“La primera semana fue como Navidad”, dice Pascal Fréchette, propietario de Bijouterie Fréchette & Fils, en Saint-Hyacinthe, que reabrió en la fecha permitida. “Por el momento, no hay caída en las ventas”, continúa. Estamos incluso por delante en comparación con años anteriores. ¡Pero quién sabe lo que será en dos meses! “

El Sr. Fréchette enfatiza que tiene una gran ventaja sobre otros negocios. “El edificio nos pertenece. ¡No hay forma de salir de inmediato! “

La tienda está ubicada en la rue des Cascades, en el centro de la ciudad, una concurrida arteria de compras fuera de la pandemia donde los espacios de estacionamiento son escasos. Durante nuestra visita, el jueves por la tarde, estacionamos fácilmente, pero había clientes.

“La gente deja Longueuil para venir a cambiar la batería de su reloj o soldar una varilla rota de gafas”, agrega su padre, Gilles Fréchette, quien abrió la joyería en 1976.

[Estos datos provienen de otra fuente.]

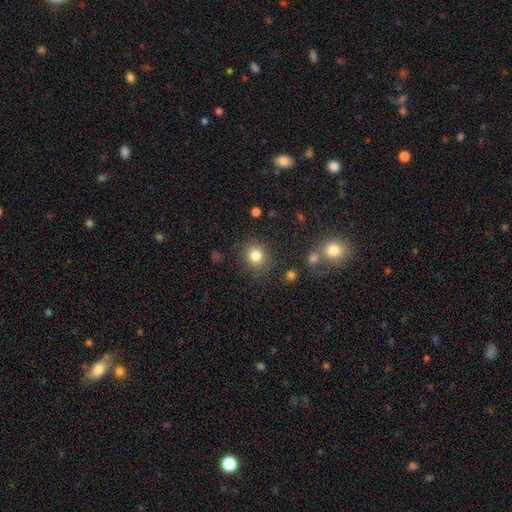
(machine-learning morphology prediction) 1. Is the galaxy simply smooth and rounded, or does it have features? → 82% smooth, 12% star or artifact, 6% featured or disk.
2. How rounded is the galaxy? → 83% round, 16% in between, 1% cigar-shaped.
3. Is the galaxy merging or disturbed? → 85% none, 9% minor disturbance, 3% major disturbance, 3% merger.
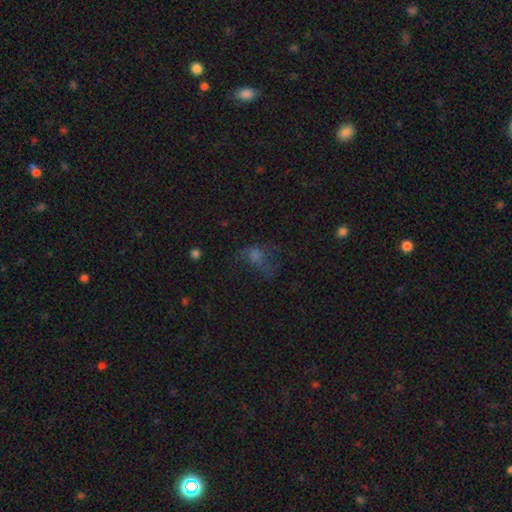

Para cumplir con los estándares de salud, los propietarios colgaron paneles de plexiglás sobre los mostradores y colocaron un dispensador de gel desinfectante en la entrada. Cada vez que un cliente prueba o toca una pieza de joyería, se pasa a través del limpiador ultrasónico antes de ser reemplazada en el mostrador.

“La limpieza del metal es menos complicada que la ropa”, observa Fréchette.

A pocos pasos de la joyería, la tienda de ropa para mujeres Moi Et L’Autre retira la ropa probada por un cliente durante 24 horas, la limpia con vapor y luego la vuelve a colocar en los estantes. Linda Messier, vendedora en la tienda durante 12 años, calcula que lleva cinco minutos limpiar la cabina y la puerta después de un montaje. Veinte botellas de antiséptico también se colocan en la tienda y los vendedores están enmascarados. A pesar de estas medidas, estima que solo el 60% de la clientela ha regresado.

Linda Messier, vendedora de la tienda de ropa femenina Moi Et L’Autre, con un cliente.
FOTO FRANÇOIS ROY, LA PRESSE

Creo que nuestros clientes habituales, que viven en ciudades más distantes, no se atrevieron a abandonar su región, que hasta hace poco estaba cerrada.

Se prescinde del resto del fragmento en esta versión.